### What to work on
Only lines that contain the word "recorded" belong in the answer; copy them from the records below.

### Data supplied
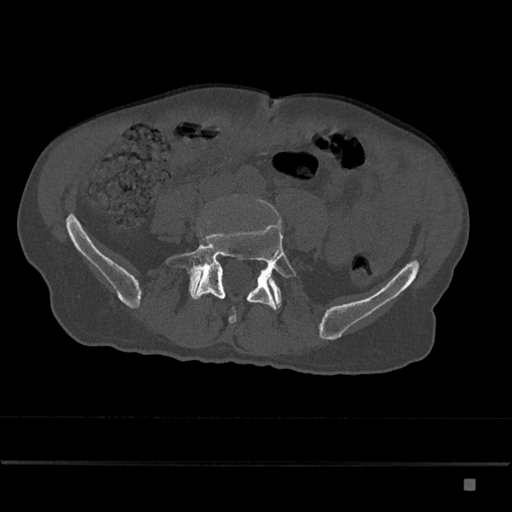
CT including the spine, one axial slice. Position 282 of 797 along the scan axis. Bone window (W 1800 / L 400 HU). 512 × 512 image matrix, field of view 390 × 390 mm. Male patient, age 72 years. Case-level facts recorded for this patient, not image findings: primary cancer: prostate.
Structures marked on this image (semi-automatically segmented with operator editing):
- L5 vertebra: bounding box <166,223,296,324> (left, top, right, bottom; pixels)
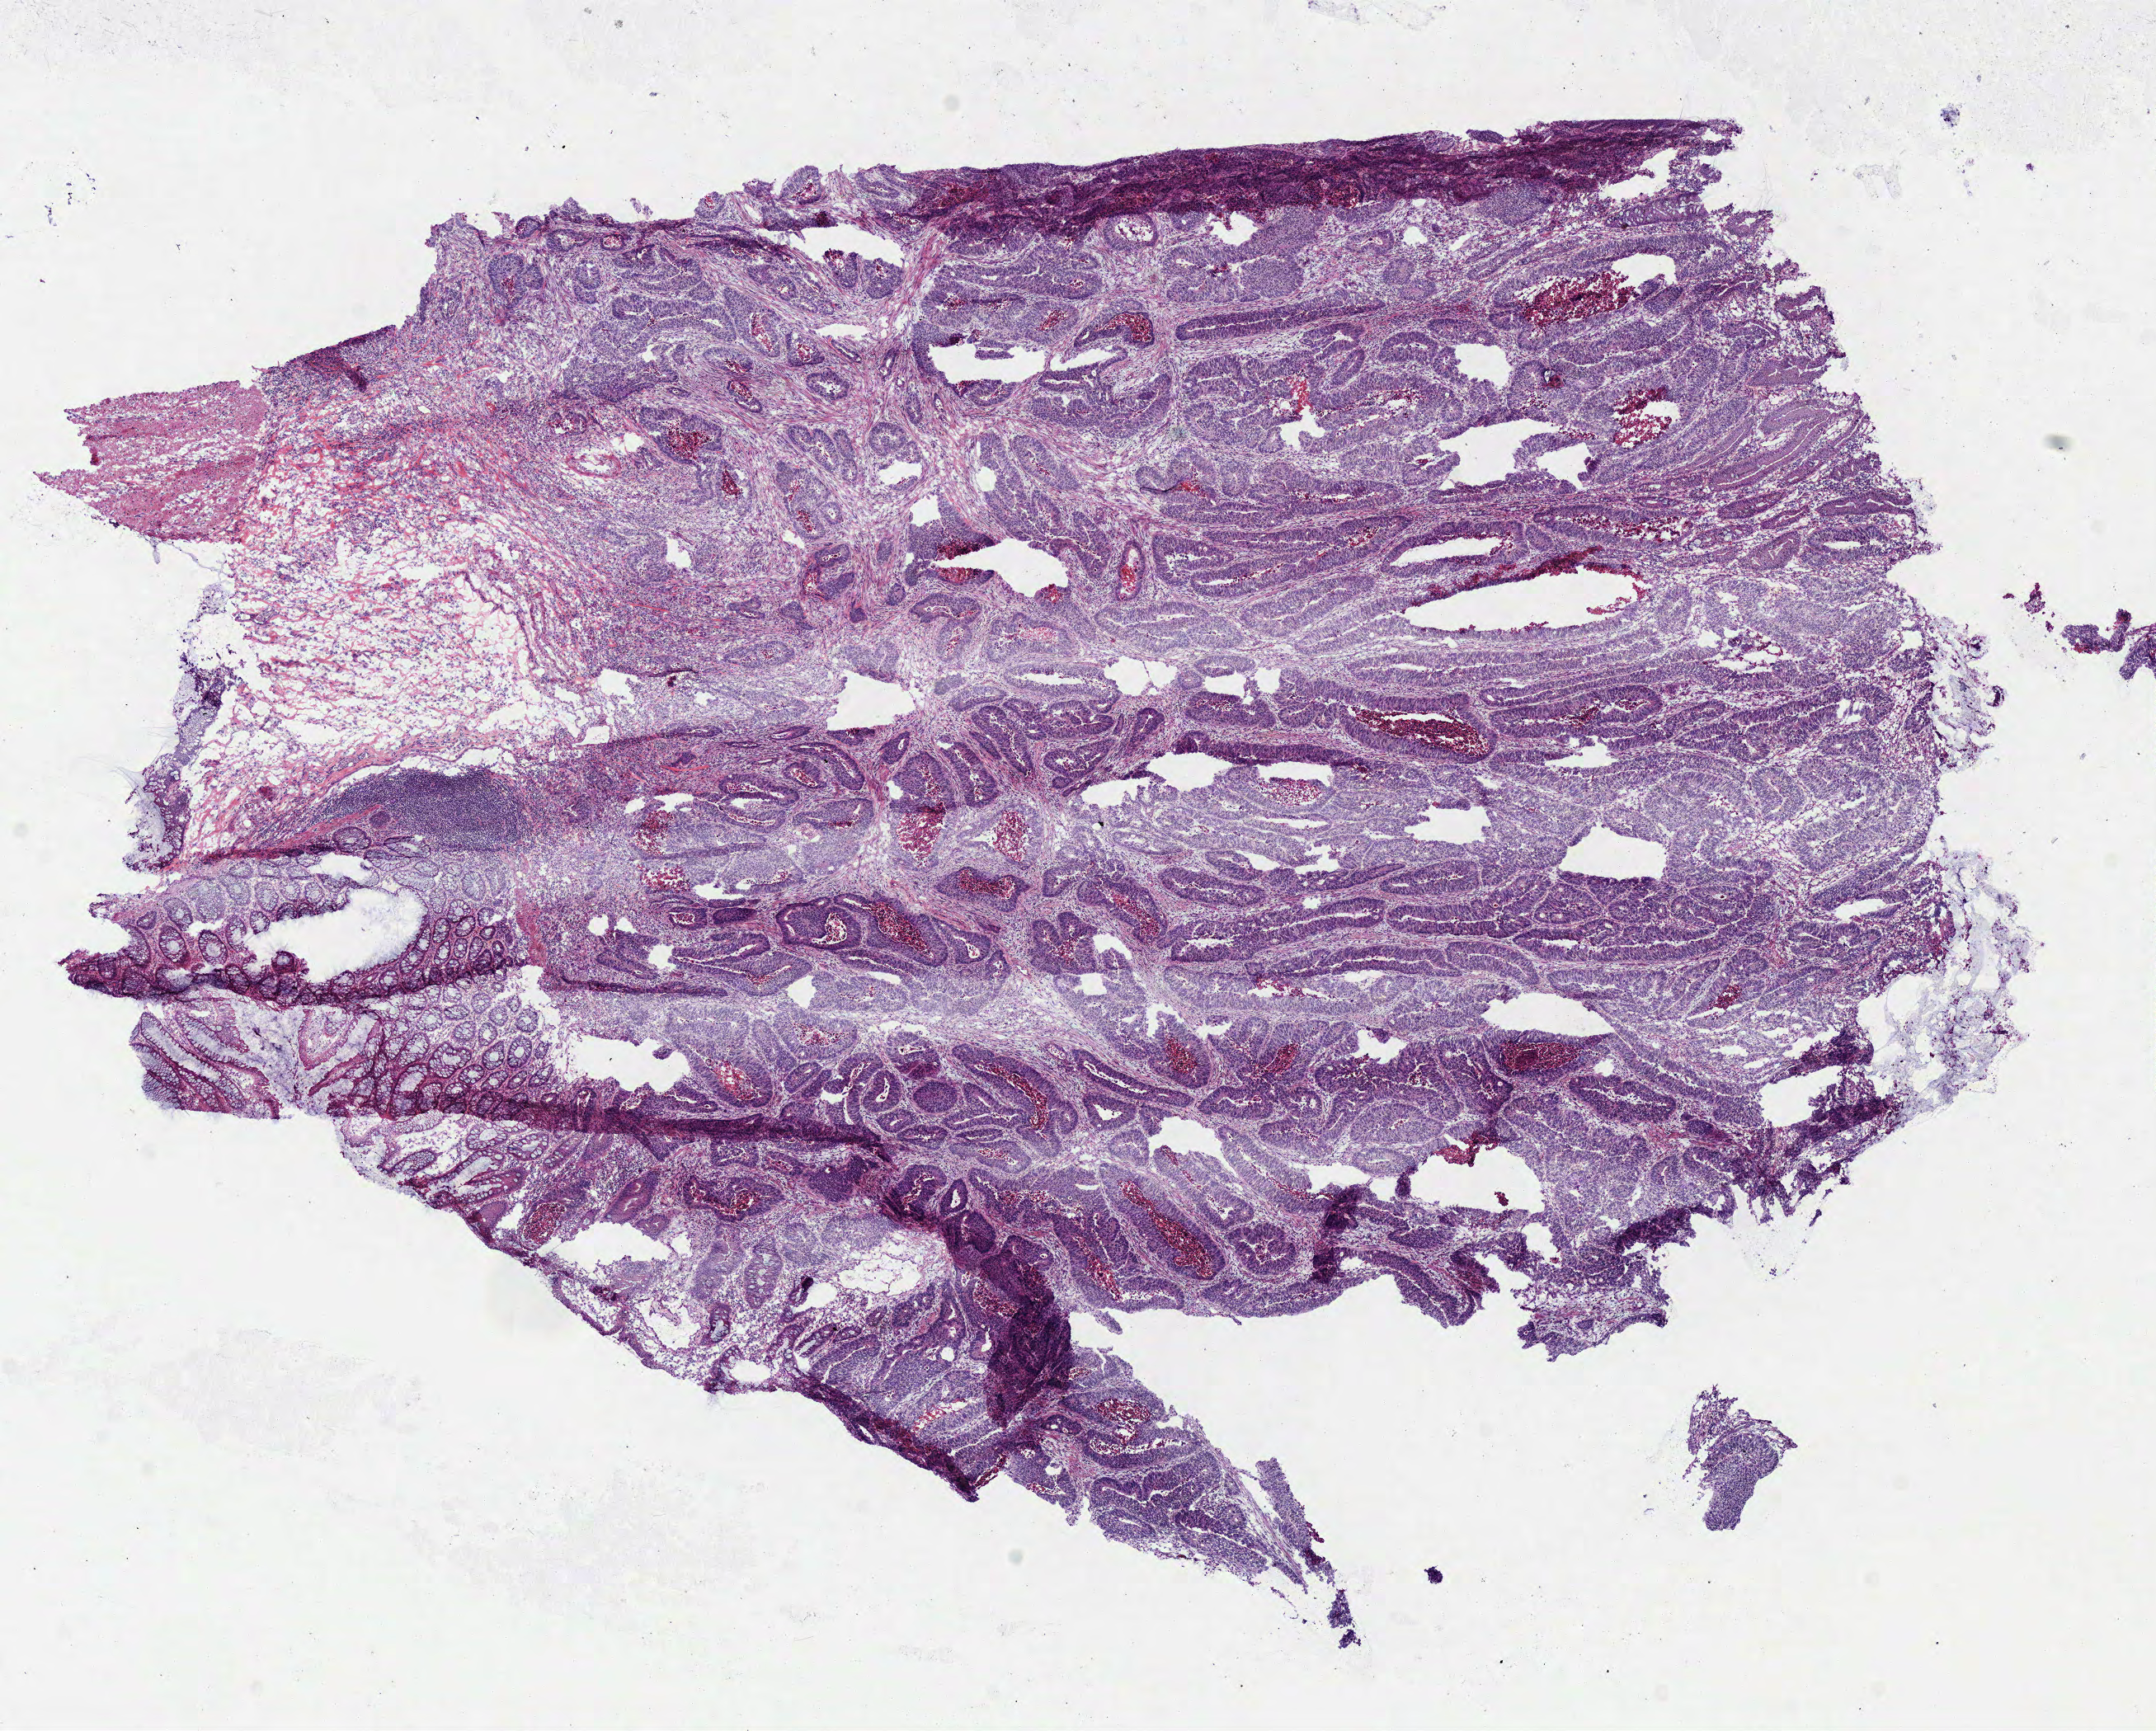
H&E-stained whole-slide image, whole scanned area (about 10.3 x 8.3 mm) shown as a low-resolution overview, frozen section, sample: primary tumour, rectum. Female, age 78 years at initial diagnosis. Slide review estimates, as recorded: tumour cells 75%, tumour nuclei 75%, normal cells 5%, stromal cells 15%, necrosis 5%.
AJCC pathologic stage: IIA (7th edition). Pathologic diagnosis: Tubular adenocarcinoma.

### Written response
CT including the spine, one axial slice. Position 282 of 797 along the scan axis. Bone window (W 1800 / L 400 HU). 512 × 512 image matrix, field of view 390 × 390 mm. Male patient, age 72 years. Case-level facts recorded for this patient, not image findings: primary cancer: prostate.
H&E-stained whole-slide image, whole scanned area (about 10.3 x 8.3 mm) shown as a low-resolution overview, frozen section, sample: primary tumour, rectum. Female, age 78 years at initial diagnosis. Slide review estimates, as recorded: tumour cells 75%, tumour nuclei 75%, normal cells 5%, stromal cells 15%, necrosis 5%.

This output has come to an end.